Anyway, with two out in the inning, Tek singled. Scutaro doubled, which could have scored Tek had a fan not reached out and taken the ball out of play. In the end it didn’t matter because Ellsbury singled them both in. But still. You never know, so you should never do anything to affect the outcome of the ballgame (unless you’re on the team, and preferably unless it’s to affect it for the better).
Then Seattle made a pitching change, and Pedroia singled to extend his hitting streak to twenty games. Then Seattle made a pitching change, and Gonzalez stepped up to bat. Pedroia stole second, Ellsbury scored on a wild pitch, and Pedroia moved to third on a throwing error. And Gonzalez ended up walking anyway. Youk ended the inning by grounding into a force out.
Bard took the ball from Beckett and did not have a very good eighth.
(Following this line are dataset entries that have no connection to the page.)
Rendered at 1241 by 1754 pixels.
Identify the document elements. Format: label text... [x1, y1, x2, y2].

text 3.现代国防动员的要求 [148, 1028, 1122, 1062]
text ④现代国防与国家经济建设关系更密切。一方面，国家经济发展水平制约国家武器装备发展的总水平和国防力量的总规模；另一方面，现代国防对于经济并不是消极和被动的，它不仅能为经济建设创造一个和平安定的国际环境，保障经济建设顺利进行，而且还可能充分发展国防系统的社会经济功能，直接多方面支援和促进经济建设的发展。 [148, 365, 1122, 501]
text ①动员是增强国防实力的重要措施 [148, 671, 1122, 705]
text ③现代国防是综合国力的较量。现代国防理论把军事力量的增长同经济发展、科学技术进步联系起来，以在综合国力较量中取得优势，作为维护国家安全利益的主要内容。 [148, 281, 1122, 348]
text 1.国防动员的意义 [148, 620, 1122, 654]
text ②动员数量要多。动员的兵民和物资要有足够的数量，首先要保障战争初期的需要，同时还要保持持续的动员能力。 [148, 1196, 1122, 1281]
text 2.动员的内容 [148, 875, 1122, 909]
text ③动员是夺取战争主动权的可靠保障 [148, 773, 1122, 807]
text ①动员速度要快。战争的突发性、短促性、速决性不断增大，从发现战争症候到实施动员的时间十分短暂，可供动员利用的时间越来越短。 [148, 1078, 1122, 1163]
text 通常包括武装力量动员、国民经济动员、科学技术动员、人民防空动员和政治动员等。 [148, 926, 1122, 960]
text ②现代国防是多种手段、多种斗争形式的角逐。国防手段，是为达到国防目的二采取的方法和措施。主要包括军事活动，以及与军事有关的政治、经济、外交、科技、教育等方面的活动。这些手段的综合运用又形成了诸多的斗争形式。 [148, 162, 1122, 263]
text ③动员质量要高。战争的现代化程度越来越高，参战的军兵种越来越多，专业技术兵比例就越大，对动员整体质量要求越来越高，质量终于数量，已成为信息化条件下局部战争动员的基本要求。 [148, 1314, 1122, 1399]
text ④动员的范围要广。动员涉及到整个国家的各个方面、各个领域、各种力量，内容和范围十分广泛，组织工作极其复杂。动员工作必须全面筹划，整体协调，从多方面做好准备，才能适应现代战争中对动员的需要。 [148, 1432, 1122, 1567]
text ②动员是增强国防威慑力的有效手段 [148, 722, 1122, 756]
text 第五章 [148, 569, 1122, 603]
He loaded the bases with nobody out. He gave up a single and a four-pitch walk, and then a sac bunt turned into an infield hit. Luckily he was able to get the three outs after that, on one of which he was extremely lucky, because he missed his location on the deciding pitch of a strikeout. He ended up getting the strikeout, but as Beckett showed, we all know what happens when pitchers make mistakes. Paps’s ninth was much better: a single and steal followed by three outs.
The final score was 3-1, and Beckett walked away a winner after all. An interesting stat to let you know why we shouldn’t be surprised: we have now outscored the opposition 93-33 in the seventh inning. I mean, it makes perfect sense. Either you’ve got a starter out there who’s exhausted or a reliever who hasn’t had a chance to find his rhythm yet. The Mariners shouldn’t be surprised either; they’ve now lost their last fourteen games, which sets a new club record.
Last but most certainly not least, we doff our caps to Tito, who with last night’s game earned his 715th win as our manager and the thousandth win of his managerial career! Here’s to you, Tito. You gave us our first championship in eighty-six years in your first year here. You gave us another one in 2007. You made it through Manny Ramirez and other characters. And you’ve done it all with the utmost class. You’re one of the best ever. Congratulations!